DIRECTIONS |
Reproduce the records word for word, from the first line to the line containing "- [Functional Requirements](#functional-requirements)".

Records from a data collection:
—————
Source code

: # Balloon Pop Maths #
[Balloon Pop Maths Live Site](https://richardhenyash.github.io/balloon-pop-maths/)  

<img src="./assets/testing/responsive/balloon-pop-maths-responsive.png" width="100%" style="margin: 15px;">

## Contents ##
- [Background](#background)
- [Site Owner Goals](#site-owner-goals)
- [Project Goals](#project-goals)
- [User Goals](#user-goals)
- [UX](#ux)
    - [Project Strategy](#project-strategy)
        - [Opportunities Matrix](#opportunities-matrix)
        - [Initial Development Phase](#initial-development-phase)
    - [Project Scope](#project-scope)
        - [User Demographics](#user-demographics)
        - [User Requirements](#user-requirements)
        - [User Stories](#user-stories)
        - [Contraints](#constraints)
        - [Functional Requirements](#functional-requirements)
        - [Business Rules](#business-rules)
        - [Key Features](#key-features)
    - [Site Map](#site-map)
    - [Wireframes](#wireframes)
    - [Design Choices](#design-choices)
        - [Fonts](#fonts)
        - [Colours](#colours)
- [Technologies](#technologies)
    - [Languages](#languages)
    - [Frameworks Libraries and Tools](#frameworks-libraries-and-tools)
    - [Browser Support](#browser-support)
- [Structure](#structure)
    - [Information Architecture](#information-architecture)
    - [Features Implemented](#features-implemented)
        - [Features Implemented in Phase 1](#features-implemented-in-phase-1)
—————
ANSWER SECTION |
Source code

: # Balloon Pop Maths #
[Balloon Pop Maths Live Site](https://richardhenyash.github.io/balloon-pop-maths/)  

<img src="./assets/testing/responsive/balloon-pop-maths-responsive.png" width="100%" style="margin: 15px;">

## Contents ##
- [Background](#background)
- [Site Owner Goals](#site-owner-goals)
- [Project Goals](#project-goals)
- [User Goals](#user-goals)
- [UX](#ux)
    - [Project Strategy](#project-strategy)
        - [Opportunities Matrix](#opportunities-matrix)
        - [Initial Development Phase](#initial-development-phase)
    - [Project Scope](#project-scope)
        - [User Demographics](#user-demographics)
        - [User Requirements](#user-requirements)
        - [User Stories](#user-stories)
        - [Contraints](#constraints)
        - [Functional Requirements](#functional-requirements)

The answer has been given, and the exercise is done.